» **TEXTO PROPORCIONADO**
§ §
Artistas, intelectuales y la fascinación por la violencia
Por: David Ramírez
La desde hace algunos años recurrente discusión sobre las corridas de toros ha tenido a artistas e intelectuales entre sus participantes más activos. La gravedad del problema —a la prohibición en Cataluña y las restricciones en Bogotá y Ecuador, se suman iniciativas legislativas en Perú y México— ha llevado a un amplio sector del establecimiento cultural hispanoamericano a lanzarse al ruedo y cumplir con una labor que parecen conocer muy bien: defender la tradición. Aunque hay excepciones, por supuesto, la unanimidad con la que reconocidos personajes de la cultura han cerrado filas en torno a “la fiesta brava” es muy evidente, como para pasar desapercibida y no merecer algún comentario.
§ §
Entradas del conjunto de datos
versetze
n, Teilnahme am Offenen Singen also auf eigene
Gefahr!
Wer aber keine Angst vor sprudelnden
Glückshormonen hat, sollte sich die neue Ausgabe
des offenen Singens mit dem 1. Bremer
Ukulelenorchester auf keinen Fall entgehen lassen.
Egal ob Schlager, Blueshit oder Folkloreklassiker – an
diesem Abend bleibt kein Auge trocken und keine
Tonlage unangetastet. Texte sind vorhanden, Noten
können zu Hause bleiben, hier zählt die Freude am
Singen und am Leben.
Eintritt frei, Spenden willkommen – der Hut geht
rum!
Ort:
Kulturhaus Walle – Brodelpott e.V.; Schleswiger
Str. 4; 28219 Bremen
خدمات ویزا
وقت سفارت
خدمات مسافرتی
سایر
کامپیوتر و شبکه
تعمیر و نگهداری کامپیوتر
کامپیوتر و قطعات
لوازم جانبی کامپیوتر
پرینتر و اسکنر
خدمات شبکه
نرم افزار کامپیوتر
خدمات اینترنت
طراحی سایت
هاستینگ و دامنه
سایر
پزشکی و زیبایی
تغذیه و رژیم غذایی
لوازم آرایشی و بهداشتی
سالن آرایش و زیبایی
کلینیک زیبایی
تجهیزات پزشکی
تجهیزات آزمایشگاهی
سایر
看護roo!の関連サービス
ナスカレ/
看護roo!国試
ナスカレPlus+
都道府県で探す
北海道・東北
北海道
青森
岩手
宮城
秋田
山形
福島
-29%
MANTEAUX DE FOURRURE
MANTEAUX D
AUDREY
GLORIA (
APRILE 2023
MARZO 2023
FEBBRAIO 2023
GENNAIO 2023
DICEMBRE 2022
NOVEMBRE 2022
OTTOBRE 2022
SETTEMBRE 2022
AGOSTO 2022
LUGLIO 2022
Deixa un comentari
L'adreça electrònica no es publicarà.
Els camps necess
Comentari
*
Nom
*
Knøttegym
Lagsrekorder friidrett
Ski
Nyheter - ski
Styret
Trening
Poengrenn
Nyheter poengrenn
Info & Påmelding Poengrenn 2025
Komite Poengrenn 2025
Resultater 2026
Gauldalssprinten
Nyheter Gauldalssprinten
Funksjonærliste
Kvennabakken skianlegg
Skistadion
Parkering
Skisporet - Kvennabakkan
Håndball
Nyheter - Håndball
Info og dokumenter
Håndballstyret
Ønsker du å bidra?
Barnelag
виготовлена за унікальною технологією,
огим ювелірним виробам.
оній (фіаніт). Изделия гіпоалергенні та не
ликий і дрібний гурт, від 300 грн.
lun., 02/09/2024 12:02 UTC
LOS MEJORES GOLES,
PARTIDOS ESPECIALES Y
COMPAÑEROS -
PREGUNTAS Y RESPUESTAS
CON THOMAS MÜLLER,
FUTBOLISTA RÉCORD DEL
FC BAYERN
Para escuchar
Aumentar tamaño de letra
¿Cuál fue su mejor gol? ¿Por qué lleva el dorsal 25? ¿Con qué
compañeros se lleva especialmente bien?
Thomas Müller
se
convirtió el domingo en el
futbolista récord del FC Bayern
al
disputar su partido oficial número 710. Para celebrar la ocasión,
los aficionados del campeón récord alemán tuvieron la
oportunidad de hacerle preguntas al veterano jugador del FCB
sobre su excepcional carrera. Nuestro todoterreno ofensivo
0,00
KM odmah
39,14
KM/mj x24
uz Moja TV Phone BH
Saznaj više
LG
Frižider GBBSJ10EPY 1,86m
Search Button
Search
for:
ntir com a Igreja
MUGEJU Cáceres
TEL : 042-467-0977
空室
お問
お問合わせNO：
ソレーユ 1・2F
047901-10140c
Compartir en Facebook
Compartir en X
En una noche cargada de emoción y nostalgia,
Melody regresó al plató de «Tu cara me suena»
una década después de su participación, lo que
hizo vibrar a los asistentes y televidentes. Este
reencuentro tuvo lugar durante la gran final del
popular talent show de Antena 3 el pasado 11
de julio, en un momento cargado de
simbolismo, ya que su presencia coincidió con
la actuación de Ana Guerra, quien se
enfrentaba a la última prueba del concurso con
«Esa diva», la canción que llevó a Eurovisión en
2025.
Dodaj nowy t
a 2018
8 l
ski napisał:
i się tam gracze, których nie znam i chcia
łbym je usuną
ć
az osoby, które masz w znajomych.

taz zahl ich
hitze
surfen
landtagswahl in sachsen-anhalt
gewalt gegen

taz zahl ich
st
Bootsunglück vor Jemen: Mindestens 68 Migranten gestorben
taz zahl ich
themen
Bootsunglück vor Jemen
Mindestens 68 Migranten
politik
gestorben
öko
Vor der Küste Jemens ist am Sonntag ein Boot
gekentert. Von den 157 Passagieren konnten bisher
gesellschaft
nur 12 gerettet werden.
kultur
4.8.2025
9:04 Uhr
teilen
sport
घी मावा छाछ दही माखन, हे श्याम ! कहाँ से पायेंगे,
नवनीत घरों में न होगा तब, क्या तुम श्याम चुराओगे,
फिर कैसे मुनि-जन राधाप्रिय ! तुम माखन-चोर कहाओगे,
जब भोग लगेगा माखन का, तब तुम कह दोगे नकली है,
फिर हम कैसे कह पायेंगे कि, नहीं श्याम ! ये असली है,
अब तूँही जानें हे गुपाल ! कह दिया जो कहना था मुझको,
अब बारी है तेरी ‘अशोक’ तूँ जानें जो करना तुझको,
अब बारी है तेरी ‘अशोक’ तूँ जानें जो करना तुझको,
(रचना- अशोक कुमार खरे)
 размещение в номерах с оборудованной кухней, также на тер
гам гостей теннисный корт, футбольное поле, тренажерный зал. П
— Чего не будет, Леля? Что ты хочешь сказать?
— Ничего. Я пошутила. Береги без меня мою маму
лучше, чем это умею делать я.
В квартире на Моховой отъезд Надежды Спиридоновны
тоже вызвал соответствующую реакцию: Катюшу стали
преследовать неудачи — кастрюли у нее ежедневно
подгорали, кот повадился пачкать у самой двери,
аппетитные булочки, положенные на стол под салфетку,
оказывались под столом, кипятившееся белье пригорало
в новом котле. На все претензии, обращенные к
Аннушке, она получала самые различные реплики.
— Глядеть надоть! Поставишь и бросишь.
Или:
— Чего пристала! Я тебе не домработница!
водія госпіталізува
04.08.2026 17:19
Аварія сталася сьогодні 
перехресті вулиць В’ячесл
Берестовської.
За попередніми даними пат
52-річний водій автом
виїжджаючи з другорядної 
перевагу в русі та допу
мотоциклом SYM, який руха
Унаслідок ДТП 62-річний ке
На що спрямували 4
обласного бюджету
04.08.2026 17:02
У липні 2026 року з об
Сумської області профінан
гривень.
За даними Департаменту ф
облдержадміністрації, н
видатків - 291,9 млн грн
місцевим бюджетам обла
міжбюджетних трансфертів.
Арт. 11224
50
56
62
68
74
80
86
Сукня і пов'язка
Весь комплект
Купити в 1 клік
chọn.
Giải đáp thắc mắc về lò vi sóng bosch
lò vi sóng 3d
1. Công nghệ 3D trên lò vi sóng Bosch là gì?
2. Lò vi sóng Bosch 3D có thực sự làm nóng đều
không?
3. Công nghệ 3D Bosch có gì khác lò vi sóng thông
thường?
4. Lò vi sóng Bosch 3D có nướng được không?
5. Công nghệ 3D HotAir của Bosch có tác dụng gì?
§ §
» **DESCRIPCIÓN DE LA TAREA**
Según el texto proporcionado, ¿en qué lugar se han prohibido las corridas de toros?

» **RESULTADO**
En Cataluña.